I am trying to understand and implement the Gay-Berne potential, but I do not quite understand how one goes about constructing them. I am following this paper to parse through the idea.

I understand how Lennard-Jones/Coulombic potentials work in MD engines: every particle has some $$\epsilon, \sigma, q$$ associated with it, and these potentials are purely a function of the distance $$r=|\mathbf{r}_{ij}|$$ between two particles. It does not depend upon the orientation of the two particles. $$U = U(r)$$

In the above paper, a particle $$i$$ at position $$\mathbf{r}_i$$ and orientation $$\omega$$ with respect to the laboratory frame is represented by a Gaussian function $$G_i (\omega _i, \mathbf{r})$$ which is $$G_i(\omega _i, \mathbf{r}) = \exp [-\frac{1}{2}(\mathbf{r}-\mathbf{r}_i)^T M_i ^T S_i ^{-2} M_i (\mathbf{r}-\mathbf{r}_i)]$$ where S is a diagonal 'shape' matrix with elements $$\sigma _x, \sigma _y, \sigma _z$$, the axes of the ellipsoid representing the molecule measures with respect to a unit length $$\sigma _0$$, and $$M_i$$ is the rotation matrix transforming from laboratory to a molecular frame.

What I don't understand is, why do we need a Gaussian function to denote a particle? A 3-dimensional ellipse can be represented with the shape matrix S, and its orientation which can be given by the matrix M. Where does $$\omega$$ figure into the above definition?
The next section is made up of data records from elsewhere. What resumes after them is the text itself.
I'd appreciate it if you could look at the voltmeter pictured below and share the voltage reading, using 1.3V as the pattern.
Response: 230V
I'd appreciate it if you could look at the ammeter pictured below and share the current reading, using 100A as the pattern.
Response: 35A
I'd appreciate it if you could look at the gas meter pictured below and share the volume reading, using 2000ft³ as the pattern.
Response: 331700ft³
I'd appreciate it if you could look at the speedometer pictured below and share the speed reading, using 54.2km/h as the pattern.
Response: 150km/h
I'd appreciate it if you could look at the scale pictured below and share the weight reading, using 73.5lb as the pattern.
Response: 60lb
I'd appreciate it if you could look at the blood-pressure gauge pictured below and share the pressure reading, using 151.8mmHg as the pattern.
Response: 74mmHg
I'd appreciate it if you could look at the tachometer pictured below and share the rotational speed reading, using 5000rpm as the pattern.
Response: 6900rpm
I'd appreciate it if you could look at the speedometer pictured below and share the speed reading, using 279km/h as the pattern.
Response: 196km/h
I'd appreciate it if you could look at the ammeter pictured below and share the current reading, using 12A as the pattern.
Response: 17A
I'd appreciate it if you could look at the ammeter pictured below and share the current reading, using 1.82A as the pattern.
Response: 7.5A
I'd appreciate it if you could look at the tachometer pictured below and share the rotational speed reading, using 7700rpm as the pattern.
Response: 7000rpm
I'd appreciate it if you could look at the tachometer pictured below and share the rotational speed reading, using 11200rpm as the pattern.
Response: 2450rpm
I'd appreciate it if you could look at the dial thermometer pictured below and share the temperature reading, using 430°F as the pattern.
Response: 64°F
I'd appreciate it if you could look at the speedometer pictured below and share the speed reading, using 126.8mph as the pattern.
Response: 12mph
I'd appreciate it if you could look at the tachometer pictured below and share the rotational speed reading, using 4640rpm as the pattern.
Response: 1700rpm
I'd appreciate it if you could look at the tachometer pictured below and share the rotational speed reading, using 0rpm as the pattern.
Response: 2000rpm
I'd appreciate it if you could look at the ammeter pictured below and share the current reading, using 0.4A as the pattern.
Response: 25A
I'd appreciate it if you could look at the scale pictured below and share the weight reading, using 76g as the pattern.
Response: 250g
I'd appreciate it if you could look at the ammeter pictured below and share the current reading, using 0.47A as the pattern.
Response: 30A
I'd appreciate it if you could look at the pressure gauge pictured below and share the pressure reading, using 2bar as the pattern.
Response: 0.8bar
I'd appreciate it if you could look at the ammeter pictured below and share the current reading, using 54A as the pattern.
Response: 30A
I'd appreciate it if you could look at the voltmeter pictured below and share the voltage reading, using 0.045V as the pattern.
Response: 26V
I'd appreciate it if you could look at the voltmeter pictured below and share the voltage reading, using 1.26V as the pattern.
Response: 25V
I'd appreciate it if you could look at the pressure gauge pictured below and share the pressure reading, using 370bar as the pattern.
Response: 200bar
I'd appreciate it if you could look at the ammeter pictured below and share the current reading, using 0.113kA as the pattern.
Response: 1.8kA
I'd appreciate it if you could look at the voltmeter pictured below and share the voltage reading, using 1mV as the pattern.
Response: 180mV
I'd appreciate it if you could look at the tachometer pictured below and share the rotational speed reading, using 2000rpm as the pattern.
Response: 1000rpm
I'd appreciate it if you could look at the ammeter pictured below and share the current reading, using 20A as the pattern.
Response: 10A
If anybody has any recommendations on how to go about understanding the implementation of this idea, I would greatly appreciate it.

To start, they mention just after equation 6 of your linked paper that $$\omega=(\alpha, \beta,\gamma)$$, the Euler angles that define the orientation. This set of Euler angles is used to define the rotation matrix $$M$$ in a succinct way.